● ABOUT THIS EXERCISE
All the data should be repeated exactly. Any image in it is left out.

● ENTRIES SUPPLIED

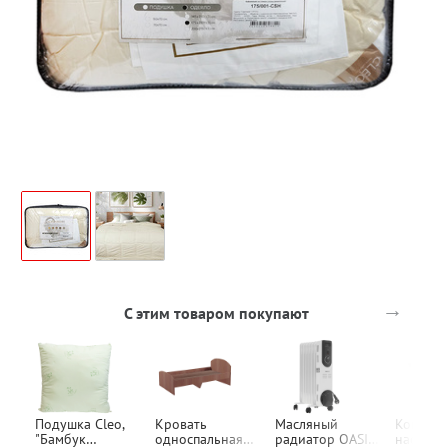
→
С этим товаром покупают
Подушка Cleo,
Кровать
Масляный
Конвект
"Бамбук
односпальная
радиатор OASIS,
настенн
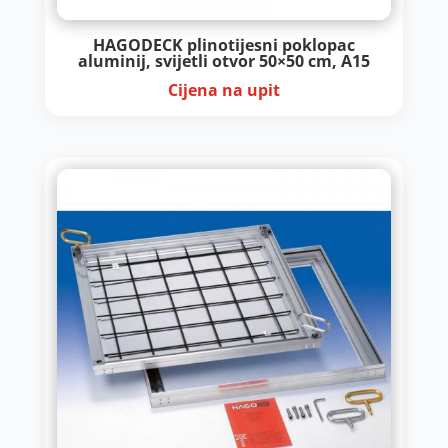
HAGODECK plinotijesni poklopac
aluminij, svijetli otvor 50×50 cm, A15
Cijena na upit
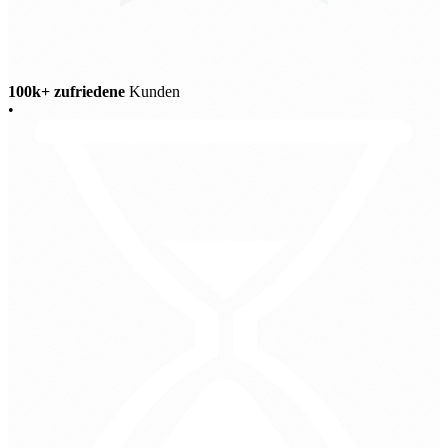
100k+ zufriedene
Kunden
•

● RESULT OF THE TASK
→
С этим товаром покупают
Подушка Cleo,
Кровать
Масляный
Конвект
"Бамбук
односпальная
радиатор OASIS,
настенн
HAGODECK plinotijesni poklopac
aluminij, svijetli otvor 50×50 cm, A15
Cijena na upit
100k+ zufriedene
Kunden
•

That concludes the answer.